Life is a strange strange thing and it’s hard to sometimes stay rooted in place and believe that all of this, and you, and me, are anything more than figments of a grander imagination. Of my imagination.
I once tripped acid beneath an ancient oak tree on a small mountain in California. At times, it felt as if I were living out a dream I had had years earlier:
about old folks heading down a dry valley in a silver Amtrak train, telling me I didn’t have a ticket to ride. As I stumbled out, I passed a lone concrete hovel. A flop house for addicts. A shell of a building with my friend Johnny telling stories by a hobo fire. Here is where we go when we trip, a place close enough to the valley to feel the dry wind on the backs of our necks, but still removed. So removed. That those on the train pass us by and look sadly down at our gesticulating stories of the valley we could just barely perceive. Even as it baked in the unnatural grey sun all around us. The dream told me that tripping was me pressing my face against a dirty window to gain a blurry image of the truth.

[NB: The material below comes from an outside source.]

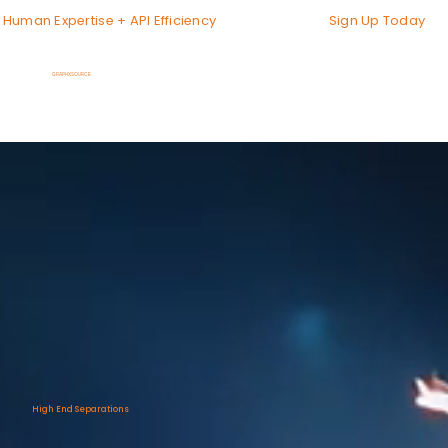
Sign Up Today
Human Expertise + API Efficiency
GRAPHXSOURCE
High End Separations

During the middle powerful moments of that trip under the tree, I realized that the moon and sun belong to me. Are part of me. And if I could not raise the sun up from its dark well on the other side of this imaginary orb we live on, then I was actually wasting my time. Not just my time, but everyone’s time. If I am not enlightened, then I am holding my people back with my very presence. So I decided to die.
I asked my man to shoot me, because I didn’t have the courage to do it myself. His own trip was along a different path, but I brought him into mine, and he struggled to survive its grip. We both made it.

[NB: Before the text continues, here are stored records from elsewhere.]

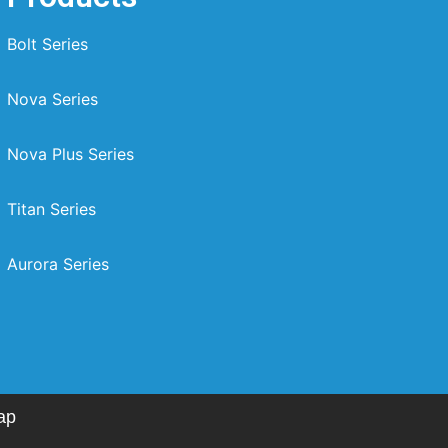
Bolt Series
Nova Series
Nova Plus Series
Titan Series
Aurora Series
ap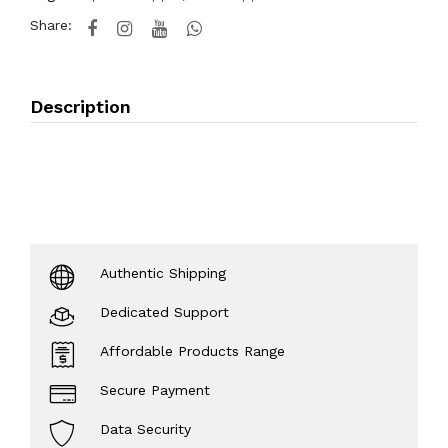
Share:
Description
Authentic Shipping
Dedicated Support
Affordable Products Range
Secure Payment
Data Security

At another point, while lying in the dirt loosely wrapped in an old sleeping bag, or perhaps just sitting on the cold concrete floor of that flop house in the hot valley, I found myself coursing along the riddle at the center of the universe. A Möbius Continuum colored like a jack in the box, with scallywag clowns walking silently beside me in the vast space where this riddle twists and turns, silent and purposeful. The garish keepers of the riddle looked at my squirming mind with furrowed brows, not unlike the way the people on the silver train looked at the gathered interlopers around the fire as Johnny foretold a new age to come.
These things are real and I was there. This computer I am typing on and the desk upon which it rests is real too. I am here. The two existing in one reality is the strangeness of life and makes no sense to me, keeps me blurry and distant even when I’m sitting right next to you.